KAMPALA, March 7 (AFP) — Senior east African military officials began talks here Monday on the details of deploying a controversial regional peacekeeping mission to lawless Somalia, Uganda’s defense ministry said.

Military experts from the seven-member Inter-Governmental Authority on Development (IGAD) are to hold two days of discussions “to consider the nitty-gritty of the deployment in Somalia,” the ministry said.

“They are debating things like who will deploy how many troops, the logistics involved in such deployment and other technical issues related to the deployment,” spokesman Shaban Bantariza told AFP.

The meeting, being held at the airport town of Entebbe outside Kampala, will prepare an analysis of the current situation in Somalia, determine the number of troops needed for the mission and set out its budget, he said.

The talks will be followed by meetings of IGAD chiefs of staff and then defense ministers who will further refine the parameters of the operation which will then be finalized by foreign ministers in mid-March, Bantariza said.

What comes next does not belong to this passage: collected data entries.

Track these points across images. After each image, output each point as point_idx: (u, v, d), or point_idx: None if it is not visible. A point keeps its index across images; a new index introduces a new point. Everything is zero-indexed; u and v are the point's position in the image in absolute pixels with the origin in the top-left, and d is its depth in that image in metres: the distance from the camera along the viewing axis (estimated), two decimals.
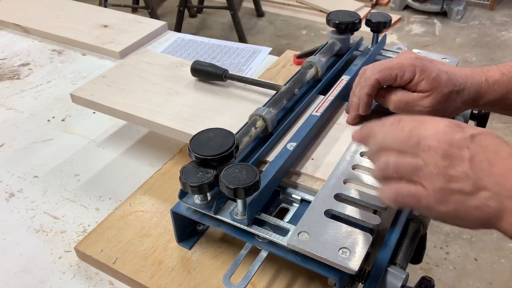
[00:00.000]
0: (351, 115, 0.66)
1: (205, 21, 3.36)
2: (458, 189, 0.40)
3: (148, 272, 0.57)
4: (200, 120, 0.71)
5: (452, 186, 0.40)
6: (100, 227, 0.63)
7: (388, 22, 0.81)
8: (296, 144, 0.60)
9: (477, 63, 2.74)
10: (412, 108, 0.60)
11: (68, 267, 0.61)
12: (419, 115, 0.46)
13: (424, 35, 3.08)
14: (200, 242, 0.60)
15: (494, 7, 3.34)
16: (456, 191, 0.40)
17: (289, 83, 0.70)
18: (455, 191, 0.40)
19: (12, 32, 1.18)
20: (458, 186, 0.40)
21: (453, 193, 0.40)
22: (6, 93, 0.96)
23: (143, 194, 0.68)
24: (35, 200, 0.71)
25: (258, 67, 1.03)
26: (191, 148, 0.53)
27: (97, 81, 0.80)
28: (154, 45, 1.12)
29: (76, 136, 0.84)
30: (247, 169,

The experts are reviewing the findings of a recent fact-finding trip to Somalia by IGAD and African Union (AU) officials that was charged with looking into the logistics of the peacekeeping mission, Bantariza said.

The AU has authorized IGAD — which comprises Djibouti, Eritrea, Ethiopia, Kenya, Somalia, Sudan and Uganda — to send peacekeepers to Somalia to help the country’s transitional government get a foothold there when it relocates from exile in Nairobi.

Although the goverment has requested the force, opposition to troops from Ethiopia and Djibouti is running high in Somalia, where the two countries are seen as having ulterior motives in taking part in the mission.

In addition, others, including the United States, have expressed concerns about including troops from Somalia’s immediate neighbors in the force.

Somalia has been awash in lawlessness and anarchic violence for 14 years since the 1991 ouster of strongman Mohamed Siad Barre turned the Horn of Africa nation into a patchwork of fiefdoms ruled by violent warlords.

IGAD sponsored two years of peace talks between various Somali clans and factions that culminated in the formation of the transitional government in Kenya in October.

But the government has remained based in Nairobi due to security concerns, and President Abdullahi Yusuf Ahmed and Prime Minister Mohammed Ali Gedi steered clear of Mogadishu when they returned to Somalia for the first time for a week-long tour that ended on Friday.